Akhir musim torneo Liga Primer Argentina musim 2011, berakhir memilukan bagi salah satu kesebelasan terbesar di Argentina, River Plate. Untuk pertama kalinya dalam sejarah, kesebelasan yang telah berusia lebih dari satu abad ini harus terdegradasi ke divisi dua.
Sang presiden yang merupakan salah satu legenda Argentina, Daniel Passarella, mengaku bersalah atas kegagalan tersebut. Apalagi hutang klub yang saat itu dikabarkan mencapai 19 juta US Dollar, harus membuat River menjual satu per satu pemain terbaiknya.
Meskipun begitu, Passarella enggan lengser dari jabatannya. Ia merasa bertanggung jawab atas kegagalan tersebut dan bertekad mengembalikan harkat dan martabat River sebagai salah satu kesebelasan terbaik di Amerika Selatan.

____________

### Permintaan Tertulis A
Tuliskan kembali tanpa perubahan baris-baris data di bawah, mulai dari baris yang memuat "Document page, 1654x1241 pixels." dan berakhir pada baris yang memuat "picture [65, 283, 1566, 1056]", dengan kedua baris tersebut turut disertakan.

### Data yang Tersedia
____________

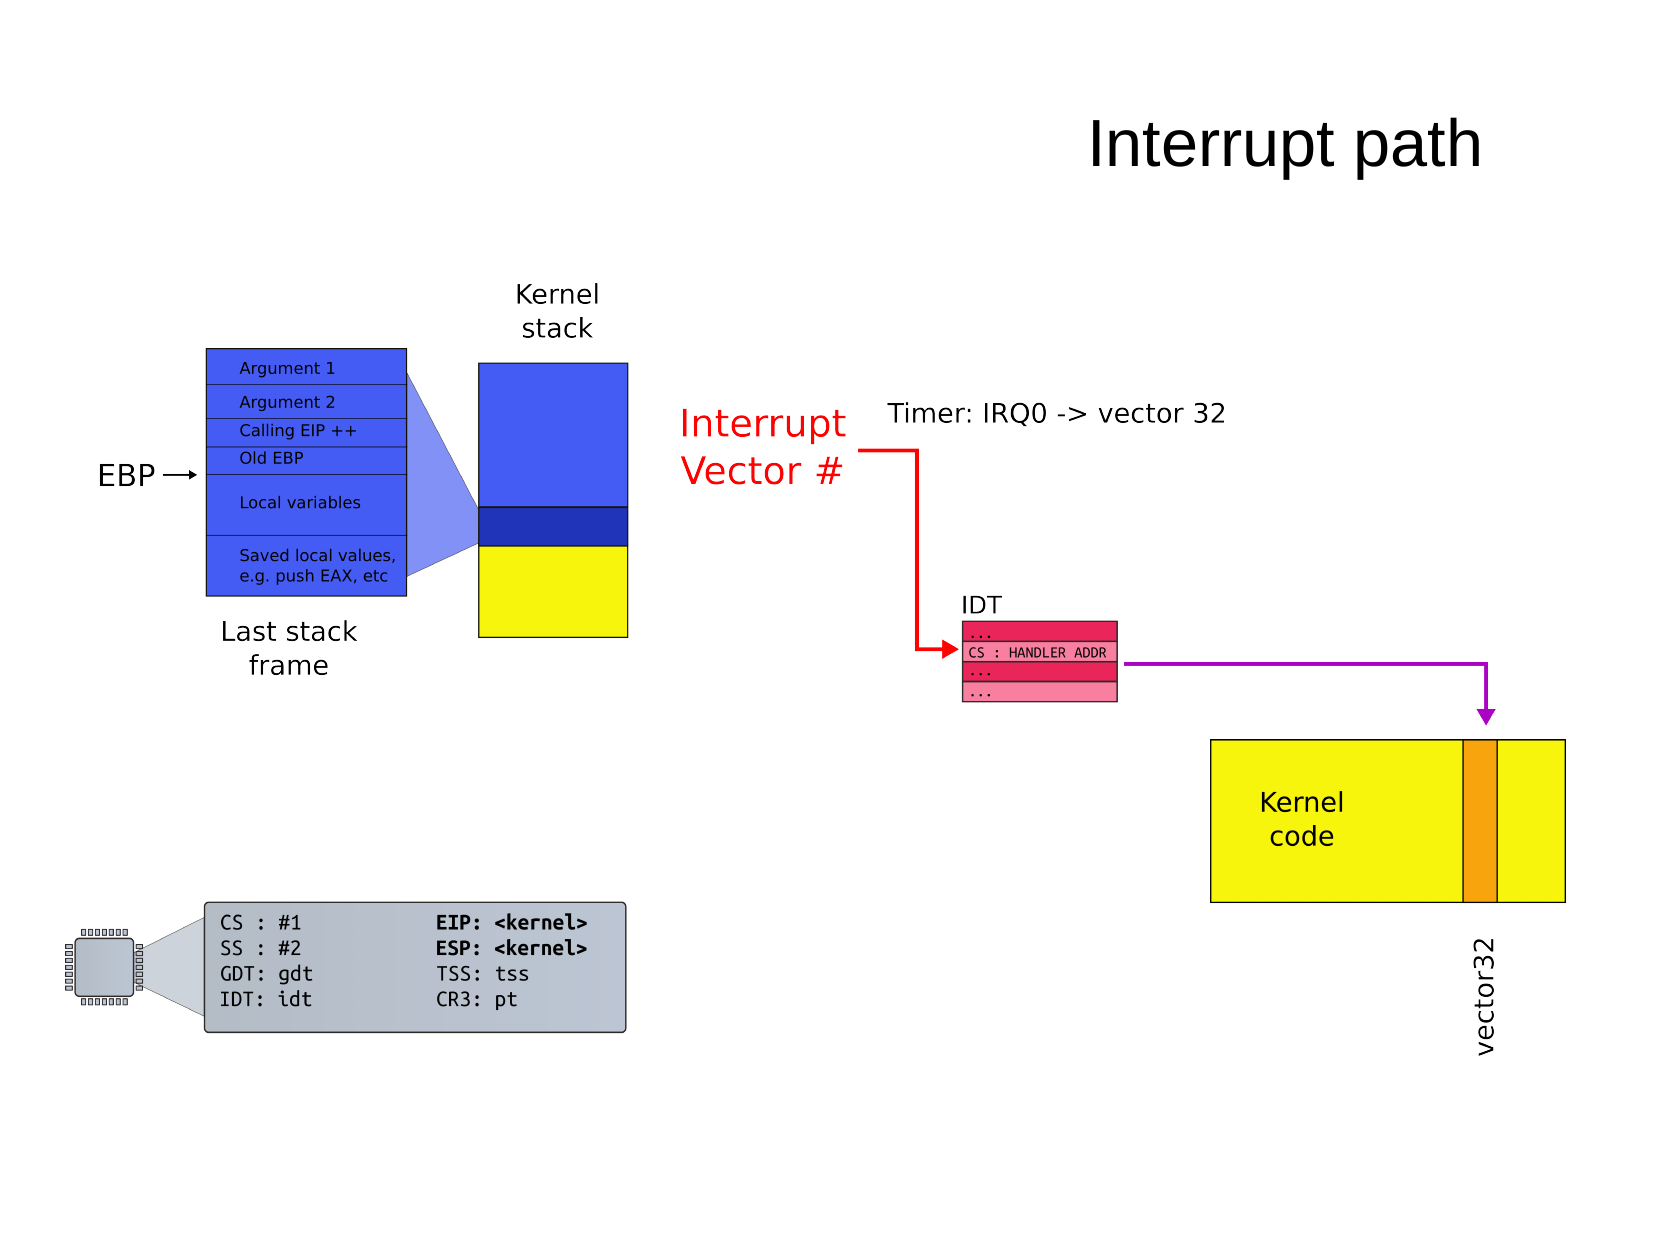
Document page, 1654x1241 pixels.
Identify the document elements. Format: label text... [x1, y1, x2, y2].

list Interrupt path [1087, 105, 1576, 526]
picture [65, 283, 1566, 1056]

____________

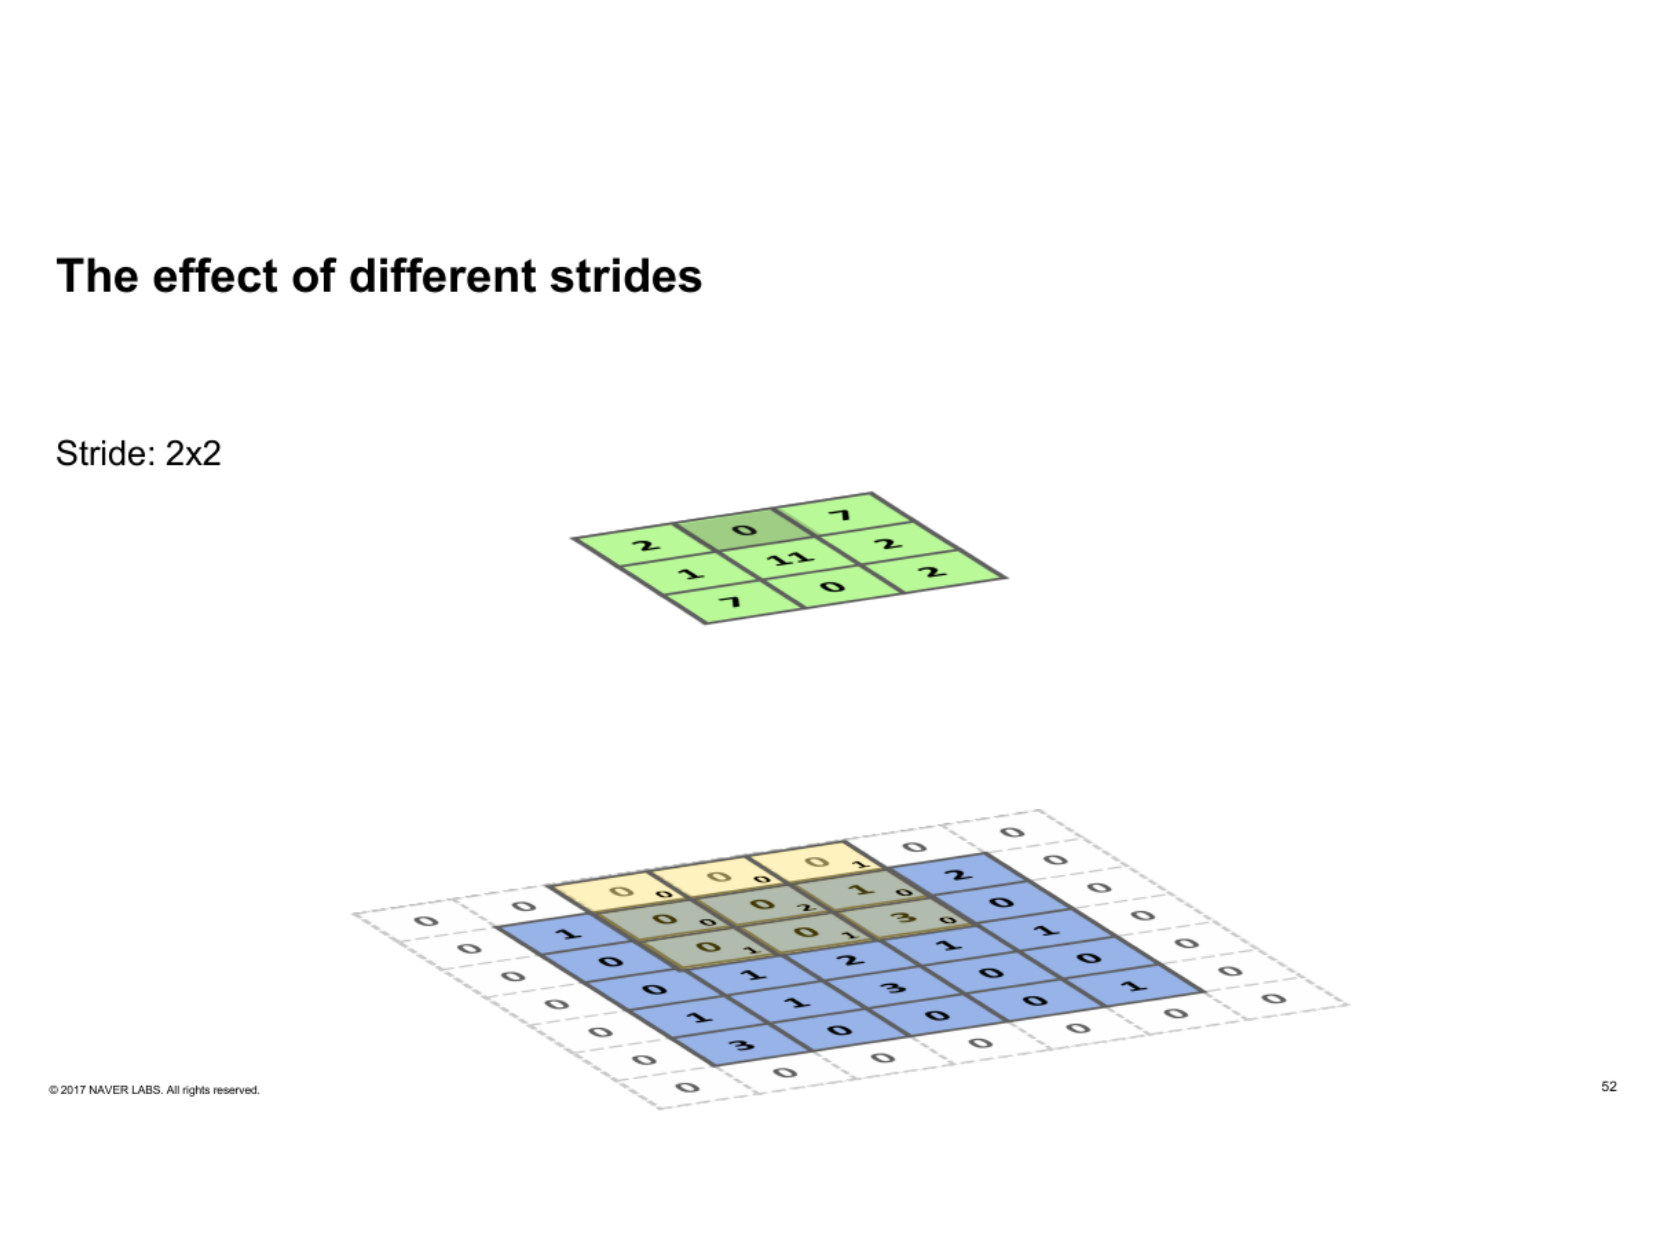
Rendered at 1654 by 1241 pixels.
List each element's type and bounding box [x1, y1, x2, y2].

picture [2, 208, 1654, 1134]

____________

### Permintaan Tertulis B
Kutip tanpa perubahan bagian teks tentang degradasi River Plate yang dimulai dari kata-kata "Sang presiden yang" dan diakhiri dengan kata-kata "di Amerika Selatan.".

### Hasil A
Document page, 1654x1241 pixels.
Identify the document elements. Format: label text... [x1, y1, x2, y2].

list Interrupt path [1087, 105, 1576, 526]
picture [65, 283, 1566, 1056]

### Hasil B
Sang presiden yang merupakan salah satu legenda Argentina, Daniel Passarella, mengaku bersalah atas kegagalan tersebut. Apalagi hutang klub yang saat itu dikabarkan mencapai 19 juta US Dollar, harus membuat River menjual satu per satu pemain terbaiknya.
Meskipun begitu, Passarella enggan lengser dari jabatannya. Ia merasa bertanggung jawab atas kegagalan tersebut dan bertekad mengembalikan harkat dan martabat River sebagai salah satu kesebelasan terbaik di Amerika Selatan.